→ Short task
Carry on writing the Hacker News post that asks for feedback on NewsQast, starting right after its final line.

→ Text segment
# # # #

Ask HN: Review my startup, NewsQast - local news, weather, traffic, and more - daneuman

NewsQast is a local news, weather, traffic, and more aggregation service meant to provide a broader news experience across all media markets sourced to the consumer via multiple channels.<p>Some Background:
NewsQast started as just a mobile app concept that would replace the need to have 4 or 5 different news apps on my phone by aggregating the news into one app. Then based on initial feedback from a few people, it was recommended that this could be valuable across multiple channels, thus I am expanding to provide news information via the web, mobile apps, and Twitter feeds.<p>I have completed a beta version of the website to give the public a glimpse of the NewsQast concept. I am working on the mobile app and Twitter integration as we speak.<p>Request:
I would like to ask the Hacker News community to provide me feedback on the concept and usefulness of the service.  I am not a designer so I know the web design could use more graphical work, but I would like more validation and feedback on the concept and approach before getting too far down the line.<p>URL: http://www.newsqast.net/<p>Thanks for the feedback.

# # # #

Stored data entries
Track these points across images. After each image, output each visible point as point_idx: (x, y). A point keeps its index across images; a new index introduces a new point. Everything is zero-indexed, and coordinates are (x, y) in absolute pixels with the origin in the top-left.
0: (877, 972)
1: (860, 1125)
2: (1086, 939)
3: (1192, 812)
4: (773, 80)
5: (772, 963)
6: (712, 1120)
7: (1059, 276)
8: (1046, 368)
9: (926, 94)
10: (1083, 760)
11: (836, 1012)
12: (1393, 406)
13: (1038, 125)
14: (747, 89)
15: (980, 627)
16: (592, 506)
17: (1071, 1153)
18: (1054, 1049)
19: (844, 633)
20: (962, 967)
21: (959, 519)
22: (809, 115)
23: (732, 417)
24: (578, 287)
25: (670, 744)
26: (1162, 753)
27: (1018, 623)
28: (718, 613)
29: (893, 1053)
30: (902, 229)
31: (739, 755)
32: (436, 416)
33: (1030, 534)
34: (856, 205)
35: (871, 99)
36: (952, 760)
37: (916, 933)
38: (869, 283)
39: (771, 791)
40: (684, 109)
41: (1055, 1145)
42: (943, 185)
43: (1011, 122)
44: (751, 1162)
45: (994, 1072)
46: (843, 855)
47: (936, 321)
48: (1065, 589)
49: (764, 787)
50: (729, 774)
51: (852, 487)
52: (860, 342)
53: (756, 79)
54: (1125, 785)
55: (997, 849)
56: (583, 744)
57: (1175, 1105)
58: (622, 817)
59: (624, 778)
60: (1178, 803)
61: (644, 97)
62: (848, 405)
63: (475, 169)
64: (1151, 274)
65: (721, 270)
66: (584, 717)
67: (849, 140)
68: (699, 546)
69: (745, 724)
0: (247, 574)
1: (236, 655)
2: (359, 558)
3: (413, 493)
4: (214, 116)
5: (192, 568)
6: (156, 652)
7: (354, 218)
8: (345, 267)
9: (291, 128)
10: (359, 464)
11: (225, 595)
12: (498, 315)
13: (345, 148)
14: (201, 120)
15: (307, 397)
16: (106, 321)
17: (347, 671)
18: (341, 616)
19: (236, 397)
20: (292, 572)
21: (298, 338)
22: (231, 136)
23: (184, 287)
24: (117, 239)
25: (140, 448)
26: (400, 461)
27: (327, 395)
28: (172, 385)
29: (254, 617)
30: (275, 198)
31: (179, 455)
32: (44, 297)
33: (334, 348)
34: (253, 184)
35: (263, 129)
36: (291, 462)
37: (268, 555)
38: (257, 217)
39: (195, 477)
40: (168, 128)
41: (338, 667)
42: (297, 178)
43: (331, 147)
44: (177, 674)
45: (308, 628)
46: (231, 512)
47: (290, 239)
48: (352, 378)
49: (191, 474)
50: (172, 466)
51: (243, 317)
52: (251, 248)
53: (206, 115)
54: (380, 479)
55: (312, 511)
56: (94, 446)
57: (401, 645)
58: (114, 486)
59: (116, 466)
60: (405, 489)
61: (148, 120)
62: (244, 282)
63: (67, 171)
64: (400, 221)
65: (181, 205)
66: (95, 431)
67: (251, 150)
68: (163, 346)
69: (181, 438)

# # # #

→ In response
======
japhyr
When I visit a landing page, I want to know quickly what it's about. There is
some excess wording - How about changing "Are you like me and..." to "Do
you..."

I don't know that I'd use this, but I could see the usefulness if I looked at
a few more news sources on a regular basis. If I used this, I would want the
source links on the left to do something different. When I click on "WCBS-TV",
I want the results on the right to filter so that I only see the news items on
WCBS. I don't want to see a whole list of items from the sources you have
selected.

To clarify, replace the source links on the left with a checklist. I can check
three sources, and the feed only contains items from those sources. Now this
becomes my news feed for NY instead of me looking at your news feed for NY.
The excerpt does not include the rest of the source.